SIREn Analyzer Configuration File

The SIREn Analyzer Configuration File contains the configuration of the top level index and query analyzers for a SIREn FieldType. This file is parsed by a simplified version of the solr's IndexSchema class, and allows the definition of multiple query analyzers, e.g., one for keyword query and one for ntriple query.

<analyzer type="index">
  ...
</analyzer>
<analyzer type="keyword-query">
  ...
</analyzer>
<analyzer type="ntriple-query">
  ...
</analyzer>

UPDATE

The analyzer for ntriple-query has been removed. Usually, it was always defining the NTripleQueryTokenizerFactory as unique element in the analyzer.

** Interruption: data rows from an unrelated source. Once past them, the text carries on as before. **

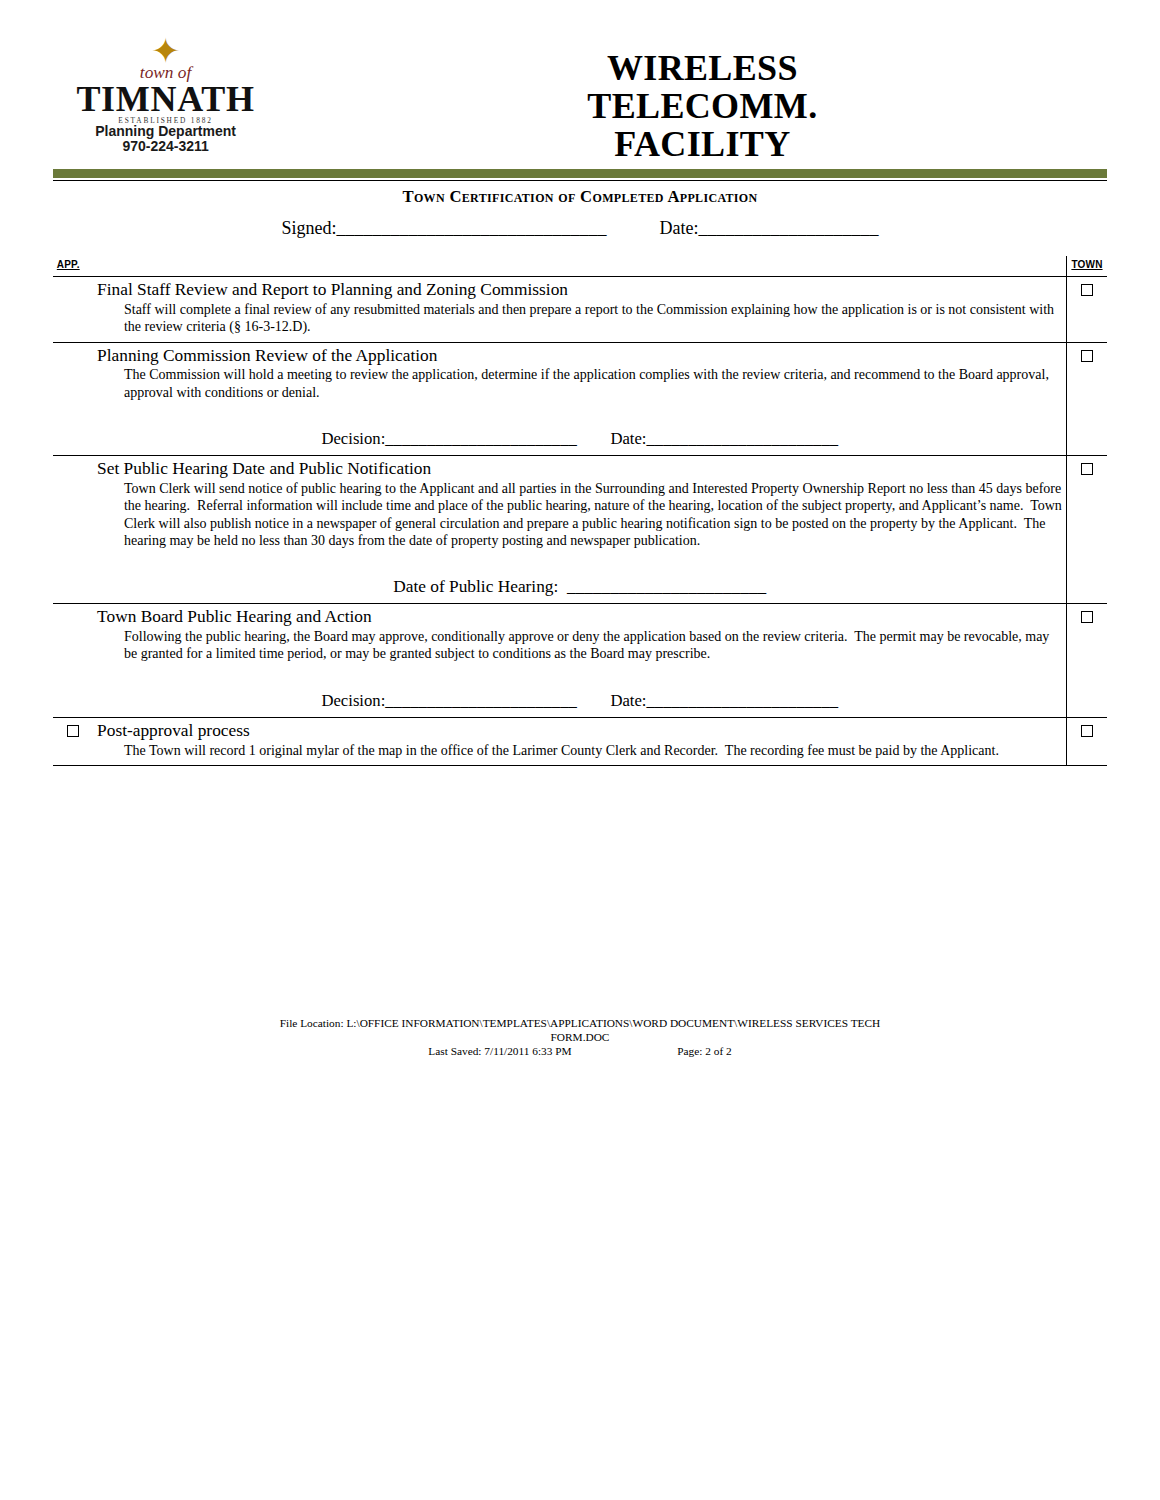✦
town of
TIMNATH
ESTABLISHED 1882
Planning Department
970-224-3211
WIRELESS
TELECOMM.
FACILITY
Town Certification of Completed Application
Signed:______________________________ Date:____________________
| APP. | | TOWN |
| | Final Staff Review and Report to Planning and Zoning Commission Staff will complete a final review of any resubmitted materials and then prepare a report to the Commission explaining how the application is or is not consistent with the review criteria (§ 16-3-12.D). | |
| | Planning Commission Review of the Application The Commission will hold a meeting to review the application, determine if the application complies with the review criteria, and recommend to the Board approval, approval with conditions or denial. Decision:_______________________ Date:_______________________ | |
| | Set Public Hearing Date and Public Notification Town Clerk will send notice of public hearing to the Applicant and all parties in the Surrounding and Interested Property Ownership Report no less than 45 days before the hearing. Referral information will include time and place of the public hearing, nature of the hearing, location of the subject property, and Applicant’s name. Town Clerk will also publish notice in a newspaper of general circulation and prepare a public hearing notification sign to be posted on the property by the Applicant. The hearing may be held no less than 30 days from the date of property posting and newspaper publication. Date of Public Hearing: _______________________ | |
| | Town Board Public Hearing and Action Following the public hearing, the Board may approve, conditionally approve or deny the application based on the review criteria. The permit may be revocable, may be granted for a limited time period, or may be granted subject to conditions as the Board may prescribe. Decision:_______________________ Date:_______________________ | |
| | Post-approval process The Town will record 1 original mylar of the map in the office of the Larimer County Clerk and Recorder. The recording fee must be paid by the Applicant. | |
File Location: L:\OFFICE INFORMATION\TEMPLATES\APPLICATIONS\WORD DOCUMENT\WIRELESS SERVICES TECH
FORM.DOC
Last Saved: 7/11/2011 6:33 PM Page: 2 of 2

In fact, this tokenizer is tied with the NTriple query parser, and it is unlikely that something else needs to be defined. The analysis of the different parts of the NTriple query is configured through the Datatypes. Therefore, in order to simplify the configuration, we can remove it. Its instantiation is hardcoded within the NTripleQParser class.

SIREn Datatype

The SIREn Datatype is a modified version of the Solr FieldType for defining the index and query analyzers of each datatype.

All the Datatypes are defined in one specific Datatype Configuration file. This file is parsed by a modified version of the solr's IndexSchema class.

There is a need for different Datatype. For example, we must have a TextDatatype and a TrieDatatype. The latter one is necessary for Trie Range Queries. This special Datatype does not contain analyzer definitions, but instead it contains parameters for configuring the trie indexing and querying, such as primitive type, precision, etc.